All across the country parents, students, alumni, faculty and staff concerned about and frustrated by the price of education utter similar statements. But the fact is that not all students (and in some cases, not even a majority) pay the full price of tuition.

Wait, what? Yes, the math is correct, but the numbers in the equation are incorrect. Why? Two words: discount rate.

In 2020 the National Association of College and University Business Officers surveyed 361 private nonprofit colleges and universities and found tuition was discounted an average of 53.9 percent for first-time, full-time, first-year students in 2020-21. Meaning: a tuition price of $50,000 is an average of $23,050 per student after discounts (scholarships). The purpose of a discount rate is to net the budgeted revenue and yield the number of students an institution can accommodate, and make sure each student is willing and able to continue for all four years.

Many people understand how buying and selling goods works. A car manufacturer has 2,000 cars to sell. There are different types of buyers: those who want the car and are willing to pay full price, some who need an incentive to purchase the car, and some who wish to buy it but can’t afford it. So, a car’s initial sticker price is $50,000, but the average sales price over all is targeted at $26,950 per car.

Some cars are sold at full price when the model first becomes available, later an incentive is offered to encourage buyers and when a new model comes out, last year’s model is further reduced. The goals are to ensure that all the vehicles are sold, new cars continue to be manufactured and some profit exists to pay for the rising production costs (materials, labor, et al.) and expand the business.

Higher education uses a related financial model. The following represents a very simplified scenario for the sake of clarity.

Let’s say an institution has the capacity to serve 500 first-time, first-year students. In order to net $23,050 per student, the price of tuition is set at $60,000 per year. After the recruitment process occurs, 4,000 students apply. Applicants who don’t meet the minimum admission standards are omitted from the pool, which leaves 2,000 prospective students.

Of those students, the likelihood of enrollment and success at the institution is evaluated. For example, if a student wants to study engineering but the institution doesn’t have an engineering program, the prospective student isn’t considered. Another factor may be the availability of space in a particular department. Perhaps the institution’s nursing program just opened and needs students; the focus becomes admitting potential nursing students. There are many steps in determining which students are offered admission.

After the pool is narrowed, the institution admits more students than necessary to meet revenue goals because not all will accept the offer of admission. Scholarships reduce the tuition price (or discount the price) to varying degrees. Some students pay full price because they can and they really want to attend. Some students who can pay full price and are highly qualified may receive a scholarship as an incentive because they have other choices. For students seeking assistance, financial aid packages are created to increase the student’s likelihood of accepting the offer. If calculated accurately, the optimal number of students will accept the offer and matriculate and, on average, will pay the price necessary to meet budgeted revenue.

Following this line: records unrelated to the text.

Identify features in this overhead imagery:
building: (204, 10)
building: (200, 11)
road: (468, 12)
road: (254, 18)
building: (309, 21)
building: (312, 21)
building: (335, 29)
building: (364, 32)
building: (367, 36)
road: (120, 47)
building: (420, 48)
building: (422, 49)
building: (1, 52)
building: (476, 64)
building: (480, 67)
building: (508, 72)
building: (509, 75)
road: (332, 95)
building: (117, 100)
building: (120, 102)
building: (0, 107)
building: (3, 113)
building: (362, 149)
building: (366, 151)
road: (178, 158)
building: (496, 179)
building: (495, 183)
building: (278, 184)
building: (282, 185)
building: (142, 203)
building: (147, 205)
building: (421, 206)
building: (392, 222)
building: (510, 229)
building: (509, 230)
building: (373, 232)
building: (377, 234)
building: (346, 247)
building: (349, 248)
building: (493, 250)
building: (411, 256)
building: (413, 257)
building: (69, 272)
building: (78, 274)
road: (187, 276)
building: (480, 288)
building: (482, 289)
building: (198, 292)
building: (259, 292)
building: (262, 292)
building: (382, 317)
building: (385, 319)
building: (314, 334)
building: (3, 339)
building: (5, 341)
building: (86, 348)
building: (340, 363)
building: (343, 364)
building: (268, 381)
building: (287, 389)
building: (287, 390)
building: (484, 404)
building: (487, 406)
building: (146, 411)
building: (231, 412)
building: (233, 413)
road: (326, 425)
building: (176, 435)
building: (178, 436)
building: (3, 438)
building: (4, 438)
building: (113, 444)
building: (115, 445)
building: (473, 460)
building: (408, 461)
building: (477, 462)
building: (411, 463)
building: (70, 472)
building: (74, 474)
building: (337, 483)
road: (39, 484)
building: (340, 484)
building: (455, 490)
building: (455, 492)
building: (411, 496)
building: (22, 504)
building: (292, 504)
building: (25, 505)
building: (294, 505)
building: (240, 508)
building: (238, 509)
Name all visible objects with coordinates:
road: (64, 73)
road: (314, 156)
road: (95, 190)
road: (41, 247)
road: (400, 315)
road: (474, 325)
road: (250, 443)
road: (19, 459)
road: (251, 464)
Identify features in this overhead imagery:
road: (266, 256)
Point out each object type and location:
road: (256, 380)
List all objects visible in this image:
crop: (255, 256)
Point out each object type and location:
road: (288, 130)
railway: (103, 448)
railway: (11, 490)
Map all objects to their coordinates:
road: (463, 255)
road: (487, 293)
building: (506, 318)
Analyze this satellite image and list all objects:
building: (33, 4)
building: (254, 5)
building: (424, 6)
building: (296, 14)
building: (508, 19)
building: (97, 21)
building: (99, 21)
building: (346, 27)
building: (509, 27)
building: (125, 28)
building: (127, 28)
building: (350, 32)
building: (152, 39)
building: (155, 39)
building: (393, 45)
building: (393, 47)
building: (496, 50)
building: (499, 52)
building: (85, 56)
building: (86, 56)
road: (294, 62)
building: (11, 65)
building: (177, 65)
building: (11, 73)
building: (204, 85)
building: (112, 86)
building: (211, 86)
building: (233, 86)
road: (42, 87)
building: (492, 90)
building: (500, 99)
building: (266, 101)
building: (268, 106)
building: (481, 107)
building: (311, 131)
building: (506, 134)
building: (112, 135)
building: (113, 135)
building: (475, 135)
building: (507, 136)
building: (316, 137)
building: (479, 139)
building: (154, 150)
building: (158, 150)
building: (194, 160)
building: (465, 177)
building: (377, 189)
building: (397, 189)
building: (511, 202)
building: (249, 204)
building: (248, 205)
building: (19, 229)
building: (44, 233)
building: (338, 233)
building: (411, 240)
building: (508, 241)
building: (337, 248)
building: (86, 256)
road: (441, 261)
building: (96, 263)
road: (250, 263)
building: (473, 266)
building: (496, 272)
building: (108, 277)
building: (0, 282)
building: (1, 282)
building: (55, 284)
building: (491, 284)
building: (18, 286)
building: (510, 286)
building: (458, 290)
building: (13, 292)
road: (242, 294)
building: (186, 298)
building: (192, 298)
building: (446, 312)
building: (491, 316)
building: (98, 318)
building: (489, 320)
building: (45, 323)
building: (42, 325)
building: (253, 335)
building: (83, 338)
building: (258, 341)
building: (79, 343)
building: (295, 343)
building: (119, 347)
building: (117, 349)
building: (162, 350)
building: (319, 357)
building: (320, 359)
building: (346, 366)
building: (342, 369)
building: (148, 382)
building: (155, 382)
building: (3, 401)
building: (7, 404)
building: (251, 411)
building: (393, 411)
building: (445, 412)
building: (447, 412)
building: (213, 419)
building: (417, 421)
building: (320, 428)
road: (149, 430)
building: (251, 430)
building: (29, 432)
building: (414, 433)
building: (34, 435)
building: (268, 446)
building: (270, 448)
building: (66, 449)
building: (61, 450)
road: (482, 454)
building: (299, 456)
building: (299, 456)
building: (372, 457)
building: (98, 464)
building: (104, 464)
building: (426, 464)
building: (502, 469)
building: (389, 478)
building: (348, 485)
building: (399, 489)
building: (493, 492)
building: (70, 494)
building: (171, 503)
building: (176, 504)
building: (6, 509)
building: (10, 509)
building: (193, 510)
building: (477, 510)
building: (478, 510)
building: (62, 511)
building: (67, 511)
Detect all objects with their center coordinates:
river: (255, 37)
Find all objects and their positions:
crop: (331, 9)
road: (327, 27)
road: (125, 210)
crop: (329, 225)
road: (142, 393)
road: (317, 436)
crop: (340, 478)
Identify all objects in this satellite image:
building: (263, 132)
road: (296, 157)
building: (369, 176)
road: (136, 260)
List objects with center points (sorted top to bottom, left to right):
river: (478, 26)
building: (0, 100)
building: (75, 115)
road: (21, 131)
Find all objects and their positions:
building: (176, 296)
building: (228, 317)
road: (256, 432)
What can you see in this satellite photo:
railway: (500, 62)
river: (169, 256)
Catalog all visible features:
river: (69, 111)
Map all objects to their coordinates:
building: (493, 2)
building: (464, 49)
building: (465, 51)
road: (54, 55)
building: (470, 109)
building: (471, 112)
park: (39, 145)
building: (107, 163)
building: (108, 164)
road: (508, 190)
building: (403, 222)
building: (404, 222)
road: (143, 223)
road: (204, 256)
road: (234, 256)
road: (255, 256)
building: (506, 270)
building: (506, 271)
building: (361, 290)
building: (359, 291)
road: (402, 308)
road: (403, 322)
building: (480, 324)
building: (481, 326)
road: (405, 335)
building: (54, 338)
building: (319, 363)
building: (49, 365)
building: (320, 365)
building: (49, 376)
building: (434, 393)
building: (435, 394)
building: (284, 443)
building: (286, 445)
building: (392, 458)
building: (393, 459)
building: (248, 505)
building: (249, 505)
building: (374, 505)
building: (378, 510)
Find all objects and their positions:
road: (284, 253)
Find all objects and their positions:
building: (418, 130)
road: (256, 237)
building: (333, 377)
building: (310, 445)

Without a doubt an education has far more value than a car. However, the financial model used to sell cars and other goods is similar to discount rates in higher education. While this statement may lead to questions about the corporatization of higher education, the value of education and whether or not discount rates are sustainable, it is essentially how tuition revenue works today.

And the answer to “what happened to all the money from tuition?” is simple.

Nothing happened to it. It never existed in the first place.